Each line below from the one containing "マナーのない男性にあたってし" through the one containing "זמן אספקה בין" should be output exactly as it stands, and no other line should appear.

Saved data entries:
*** Begin section ***

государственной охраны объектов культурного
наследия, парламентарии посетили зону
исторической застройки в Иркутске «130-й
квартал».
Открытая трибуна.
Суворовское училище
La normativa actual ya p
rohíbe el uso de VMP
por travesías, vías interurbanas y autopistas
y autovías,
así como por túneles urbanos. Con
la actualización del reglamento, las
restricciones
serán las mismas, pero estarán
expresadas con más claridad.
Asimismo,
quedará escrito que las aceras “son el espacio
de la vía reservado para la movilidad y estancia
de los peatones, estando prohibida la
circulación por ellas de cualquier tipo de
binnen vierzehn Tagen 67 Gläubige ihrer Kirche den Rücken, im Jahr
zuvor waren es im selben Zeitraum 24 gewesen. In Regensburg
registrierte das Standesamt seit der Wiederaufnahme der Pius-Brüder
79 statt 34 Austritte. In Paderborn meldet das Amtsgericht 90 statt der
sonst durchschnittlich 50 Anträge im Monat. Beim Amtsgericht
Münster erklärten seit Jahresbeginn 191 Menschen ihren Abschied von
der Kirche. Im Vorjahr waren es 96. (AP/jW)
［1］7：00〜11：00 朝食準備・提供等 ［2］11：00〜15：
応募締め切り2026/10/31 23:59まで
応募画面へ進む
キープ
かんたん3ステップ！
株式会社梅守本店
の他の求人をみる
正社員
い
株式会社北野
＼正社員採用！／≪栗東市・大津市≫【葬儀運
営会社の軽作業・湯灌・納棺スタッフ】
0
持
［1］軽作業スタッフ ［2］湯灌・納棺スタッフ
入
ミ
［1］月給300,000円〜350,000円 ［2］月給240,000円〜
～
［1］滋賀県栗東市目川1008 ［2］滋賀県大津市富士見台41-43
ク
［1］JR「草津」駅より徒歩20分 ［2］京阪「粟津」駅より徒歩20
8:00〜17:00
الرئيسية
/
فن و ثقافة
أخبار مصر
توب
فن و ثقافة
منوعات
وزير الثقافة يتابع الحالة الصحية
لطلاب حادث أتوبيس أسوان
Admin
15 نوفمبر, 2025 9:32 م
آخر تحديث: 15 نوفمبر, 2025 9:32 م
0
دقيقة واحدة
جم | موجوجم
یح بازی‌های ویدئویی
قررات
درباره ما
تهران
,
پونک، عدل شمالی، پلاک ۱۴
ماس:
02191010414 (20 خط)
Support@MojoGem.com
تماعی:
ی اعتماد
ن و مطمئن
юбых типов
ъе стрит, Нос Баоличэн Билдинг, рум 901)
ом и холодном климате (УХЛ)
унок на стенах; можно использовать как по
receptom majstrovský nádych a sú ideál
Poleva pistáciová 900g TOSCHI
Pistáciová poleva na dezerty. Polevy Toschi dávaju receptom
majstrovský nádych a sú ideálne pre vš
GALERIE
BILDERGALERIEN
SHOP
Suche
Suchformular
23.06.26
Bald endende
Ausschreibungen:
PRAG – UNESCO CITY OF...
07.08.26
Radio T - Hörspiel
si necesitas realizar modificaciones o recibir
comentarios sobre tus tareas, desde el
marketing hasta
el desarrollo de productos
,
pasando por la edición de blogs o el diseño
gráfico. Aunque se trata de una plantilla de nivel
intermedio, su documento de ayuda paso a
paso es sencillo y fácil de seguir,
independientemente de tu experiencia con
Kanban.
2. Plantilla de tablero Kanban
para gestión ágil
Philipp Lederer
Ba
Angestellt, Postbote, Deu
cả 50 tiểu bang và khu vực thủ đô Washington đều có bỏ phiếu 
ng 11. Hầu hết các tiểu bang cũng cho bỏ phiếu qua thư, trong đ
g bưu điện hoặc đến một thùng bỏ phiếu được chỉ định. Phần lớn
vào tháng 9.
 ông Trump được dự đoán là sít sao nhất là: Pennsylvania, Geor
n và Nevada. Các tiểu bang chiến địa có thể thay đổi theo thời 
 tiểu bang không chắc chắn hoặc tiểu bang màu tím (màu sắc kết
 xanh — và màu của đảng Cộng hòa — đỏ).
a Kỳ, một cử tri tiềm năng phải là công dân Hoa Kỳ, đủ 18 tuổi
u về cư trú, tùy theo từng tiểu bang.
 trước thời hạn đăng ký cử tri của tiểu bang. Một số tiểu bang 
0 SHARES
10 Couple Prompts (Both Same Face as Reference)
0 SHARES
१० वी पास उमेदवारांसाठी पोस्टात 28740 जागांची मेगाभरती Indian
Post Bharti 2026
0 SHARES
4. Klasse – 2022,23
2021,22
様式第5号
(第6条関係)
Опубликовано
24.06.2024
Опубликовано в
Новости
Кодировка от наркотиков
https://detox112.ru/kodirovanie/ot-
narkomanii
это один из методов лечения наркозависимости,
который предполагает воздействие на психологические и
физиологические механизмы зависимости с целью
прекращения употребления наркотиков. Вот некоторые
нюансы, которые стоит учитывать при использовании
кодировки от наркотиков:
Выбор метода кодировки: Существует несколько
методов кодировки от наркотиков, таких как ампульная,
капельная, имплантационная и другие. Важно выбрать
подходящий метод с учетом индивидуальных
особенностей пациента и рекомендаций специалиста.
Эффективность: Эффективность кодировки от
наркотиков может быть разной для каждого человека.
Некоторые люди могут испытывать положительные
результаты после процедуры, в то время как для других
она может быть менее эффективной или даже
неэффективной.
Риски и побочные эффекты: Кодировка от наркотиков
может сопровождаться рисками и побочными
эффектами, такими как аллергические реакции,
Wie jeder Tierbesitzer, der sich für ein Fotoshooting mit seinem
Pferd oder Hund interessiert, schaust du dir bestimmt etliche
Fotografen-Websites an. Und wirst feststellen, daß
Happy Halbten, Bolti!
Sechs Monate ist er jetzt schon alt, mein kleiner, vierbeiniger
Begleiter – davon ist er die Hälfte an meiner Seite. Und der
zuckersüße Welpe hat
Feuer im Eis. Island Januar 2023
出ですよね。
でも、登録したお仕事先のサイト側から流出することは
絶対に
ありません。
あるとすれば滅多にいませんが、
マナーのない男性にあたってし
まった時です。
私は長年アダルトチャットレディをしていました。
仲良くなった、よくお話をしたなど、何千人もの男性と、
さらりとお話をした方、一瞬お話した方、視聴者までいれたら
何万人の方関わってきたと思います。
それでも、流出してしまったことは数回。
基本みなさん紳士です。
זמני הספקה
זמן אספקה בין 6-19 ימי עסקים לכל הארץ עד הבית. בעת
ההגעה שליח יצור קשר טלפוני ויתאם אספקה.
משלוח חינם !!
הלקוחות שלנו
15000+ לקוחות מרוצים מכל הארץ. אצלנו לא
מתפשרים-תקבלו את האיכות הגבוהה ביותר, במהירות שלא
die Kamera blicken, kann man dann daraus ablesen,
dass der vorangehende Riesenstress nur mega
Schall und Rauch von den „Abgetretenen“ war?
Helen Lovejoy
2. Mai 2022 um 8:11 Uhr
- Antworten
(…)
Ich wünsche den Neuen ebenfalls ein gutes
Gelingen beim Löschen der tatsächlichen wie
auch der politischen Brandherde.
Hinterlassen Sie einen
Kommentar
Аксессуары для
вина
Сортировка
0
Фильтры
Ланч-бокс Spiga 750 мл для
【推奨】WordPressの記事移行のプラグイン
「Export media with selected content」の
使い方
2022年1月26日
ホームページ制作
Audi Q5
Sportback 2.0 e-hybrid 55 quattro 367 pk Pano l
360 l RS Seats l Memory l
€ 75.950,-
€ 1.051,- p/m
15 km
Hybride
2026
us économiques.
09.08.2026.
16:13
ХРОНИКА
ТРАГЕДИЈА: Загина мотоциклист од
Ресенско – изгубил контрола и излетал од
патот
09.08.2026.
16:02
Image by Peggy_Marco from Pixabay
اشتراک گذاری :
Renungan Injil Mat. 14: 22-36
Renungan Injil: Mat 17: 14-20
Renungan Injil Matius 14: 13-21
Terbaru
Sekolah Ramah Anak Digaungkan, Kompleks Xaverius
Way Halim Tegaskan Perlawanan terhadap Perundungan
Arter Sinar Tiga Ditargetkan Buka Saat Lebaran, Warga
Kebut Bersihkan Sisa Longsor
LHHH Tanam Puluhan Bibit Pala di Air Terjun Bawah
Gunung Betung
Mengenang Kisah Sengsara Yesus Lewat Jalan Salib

*** End section ***

__Response area__.
マナーのない男性にあたってし
まった時です。
私は長年アダルトチャットレディをしていました。
仲良くなった、よくお話をしたなど、何千人もの男性と、
さらりとお話をした方、一瞬お話した方、視聴者までいれたら
何万人の方関わってきたと思います。
それでも、流出してしまったことは数回。
基本みなさん紳士です。
זמני הספקה
זמן אספקה בין 6-19 ימי עסקים לכל הארץ עד הבית. בעת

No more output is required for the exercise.